◆ **Exercise objective**
Search the records for the string "from", then copy each line that has it.

====

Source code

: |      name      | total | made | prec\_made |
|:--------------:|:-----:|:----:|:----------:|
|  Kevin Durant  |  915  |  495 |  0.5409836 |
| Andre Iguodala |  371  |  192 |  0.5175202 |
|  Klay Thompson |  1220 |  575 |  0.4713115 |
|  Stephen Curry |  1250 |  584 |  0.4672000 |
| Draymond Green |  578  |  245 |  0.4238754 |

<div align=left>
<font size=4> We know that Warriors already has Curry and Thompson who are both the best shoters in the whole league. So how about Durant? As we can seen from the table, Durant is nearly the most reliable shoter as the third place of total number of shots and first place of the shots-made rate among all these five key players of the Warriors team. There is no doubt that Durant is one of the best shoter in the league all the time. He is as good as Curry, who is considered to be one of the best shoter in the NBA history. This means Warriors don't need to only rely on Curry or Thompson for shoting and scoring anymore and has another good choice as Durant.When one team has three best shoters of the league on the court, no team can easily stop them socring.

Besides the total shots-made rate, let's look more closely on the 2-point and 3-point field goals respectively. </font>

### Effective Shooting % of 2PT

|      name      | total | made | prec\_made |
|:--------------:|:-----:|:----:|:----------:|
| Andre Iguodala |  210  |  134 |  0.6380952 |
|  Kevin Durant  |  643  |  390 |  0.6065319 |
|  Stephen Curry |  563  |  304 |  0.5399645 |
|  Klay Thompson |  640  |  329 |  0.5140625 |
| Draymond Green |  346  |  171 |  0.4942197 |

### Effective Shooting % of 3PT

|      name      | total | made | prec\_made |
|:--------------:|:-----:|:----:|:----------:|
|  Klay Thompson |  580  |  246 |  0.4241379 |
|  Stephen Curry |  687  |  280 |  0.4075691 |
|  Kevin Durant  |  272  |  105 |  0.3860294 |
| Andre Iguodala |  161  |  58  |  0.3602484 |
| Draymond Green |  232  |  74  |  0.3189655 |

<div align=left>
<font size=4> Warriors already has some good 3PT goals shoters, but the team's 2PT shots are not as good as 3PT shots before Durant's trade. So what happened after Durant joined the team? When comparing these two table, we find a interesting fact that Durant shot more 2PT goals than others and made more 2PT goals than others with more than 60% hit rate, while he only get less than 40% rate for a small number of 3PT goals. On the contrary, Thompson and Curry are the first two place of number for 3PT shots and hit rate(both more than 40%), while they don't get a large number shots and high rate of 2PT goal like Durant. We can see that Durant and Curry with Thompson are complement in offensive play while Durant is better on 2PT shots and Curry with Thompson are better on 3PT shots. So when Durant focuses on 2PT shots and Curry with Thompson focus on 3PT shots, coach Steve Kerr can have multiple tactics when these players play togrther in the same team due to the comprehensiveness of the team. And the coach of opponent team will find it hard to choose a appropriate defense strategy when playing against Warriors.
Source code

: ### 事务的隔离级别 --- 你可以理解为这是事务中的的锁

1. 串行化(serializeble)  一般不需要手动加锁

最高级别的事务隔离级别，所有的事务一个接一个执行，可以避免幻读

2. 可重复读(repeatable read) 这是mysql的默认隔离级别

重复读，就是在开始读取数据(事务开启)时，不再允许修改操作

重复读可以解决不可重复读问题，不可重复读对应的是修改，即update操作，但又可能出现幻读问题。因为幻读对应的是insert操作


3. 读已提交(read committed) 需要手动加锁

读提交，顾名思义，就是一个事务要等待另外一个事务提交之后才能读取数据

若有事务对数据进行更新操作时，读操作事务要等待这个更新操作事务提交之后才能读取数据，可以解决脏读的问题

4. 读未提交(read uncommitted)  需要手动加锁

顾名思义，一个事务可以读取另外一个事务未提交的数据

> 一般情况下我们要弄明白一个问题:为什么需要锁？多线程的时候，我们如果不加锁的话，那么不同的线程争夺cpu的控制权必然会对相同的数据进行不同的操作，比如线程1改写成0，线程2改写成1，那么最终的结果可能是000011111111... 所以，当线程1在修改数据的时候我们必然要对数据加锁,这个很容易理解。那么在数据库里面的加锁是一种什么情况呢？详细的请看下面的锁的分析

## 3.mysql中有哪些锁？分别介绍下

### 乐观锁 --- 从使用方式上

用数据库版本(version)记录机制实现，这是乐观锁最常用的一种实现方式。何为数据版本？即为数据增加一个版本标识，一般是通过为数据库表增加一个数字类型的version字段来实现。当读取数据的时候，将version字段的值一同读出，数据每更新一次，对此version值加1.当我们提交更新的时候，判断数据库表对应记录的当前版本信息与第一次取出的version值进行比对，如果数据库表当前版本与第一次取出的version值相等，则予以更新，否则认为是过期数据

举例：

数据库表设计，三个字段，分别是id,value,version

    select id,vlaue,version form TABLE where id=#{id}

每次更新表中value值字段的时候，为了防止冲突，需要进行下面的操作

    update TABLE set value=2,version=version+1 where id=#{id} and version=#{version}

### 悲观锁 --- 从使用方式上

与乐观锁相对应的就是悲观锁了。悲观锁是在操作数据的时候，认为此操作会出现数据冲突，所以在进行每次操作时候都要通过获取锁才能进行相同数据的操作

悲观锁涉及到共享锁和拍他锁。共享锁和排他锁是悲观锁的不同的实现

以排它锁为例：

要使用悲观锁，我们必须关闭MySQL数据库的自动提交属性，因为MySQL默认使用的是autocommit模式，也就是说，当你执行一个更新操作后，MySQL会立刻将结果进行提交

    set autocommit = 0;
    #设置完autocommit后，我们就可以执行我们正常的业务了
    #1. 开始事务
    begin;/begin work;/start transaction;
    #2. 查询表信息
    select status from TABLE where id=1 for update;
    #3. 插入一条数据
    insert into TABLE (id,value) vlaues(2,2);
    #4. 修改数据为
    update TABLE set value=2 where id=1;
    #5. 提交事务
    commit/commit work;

====

◆ **Response to the task**
<font size=4> We know that Warriors already has Curry and Thompson who are both the best shoters in the whole league. So how about Durant? As we can seen from the table, Durant is nearly the most reliable shoter as the third place of total number of shots and first place of the shots-made rate among all these five key players of the Warriors team. There is no doubt that Durant is one of the best shoter in the league all the time. He is as good as Curry, who is considered to be one of the best shoter in the NBA history. This means Warriors don't need to only rely on Curry or Thompson for shoting and scoring anymore and has another good choice as Durant.When one team has three best shoters of the league on the court, no team can easily stop them socring.
    select status from TABLE where id=1 for update;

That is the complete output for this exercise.